Project description:BACKGROUND: Diffuse low-grade gliomas (LGGs) form a heterogeneous subgroup of gliomas in adults. Chromosome (chr) arms 1p/19q codeletion and IDH mutation have been shown to be closely associated with oligodendroglial phenotype and better prognosis. We sought to identify relevant biomarkers in non 1p/19q codeleted LGGs. METHODS: We characterized a retrospective series of 126 LGGs using genomic arrays, microsatellite analysis, IDH sequencing, MGMT promoter methylation assay, and p53 expression analysis. RESULTS: Our study confirms that 1p/19q codeletion, mutually exclusive with p53 overexpression, was associated with: (i) better prognosis, (ii) oligodendroglial phenotype, (iii) MGMT promoter methylation, and (iv) IDH mutation.
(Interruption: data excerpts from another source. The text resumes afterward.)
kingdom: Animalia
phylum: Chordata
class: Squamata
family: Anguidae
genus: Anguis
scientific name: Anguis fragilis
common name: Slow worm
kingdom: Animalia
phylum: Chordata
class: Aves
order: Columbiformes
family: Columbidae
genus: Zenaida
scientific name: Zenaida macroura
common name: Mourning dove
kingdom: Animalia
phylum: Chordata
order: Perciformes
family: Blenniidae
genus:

Interestingly, 1p/19q codeleted tumors occur in older patients at diagnosis. Our study shows that non 1p/19q codeleted LGGs can be divided in 5 main genomic subgroups: (i) 11p loss, (ii) 19q loss (iii) 7 gain, (iv) 19 gain, and (v) unclassified. In non 1p/19q codeleted LGGs, we demonstrated that (i) 11p loss is associated with astrocytoma phenotype and has an independent negative prognostic value, and (ii) 19q loss diminished the favorable prognostic value of IDH mutation. Our findings were validated in an independent cohort of 98 LGGs. CONCLUSION: Novel genomic entities and biomarkers have been identified in non 1p/19q codeleted LGGs. Our findings may help to stratify non 1p/19q codeleted LGGs, facilitating future individualization of treatment. Further prospective studies are warranted to support our findings.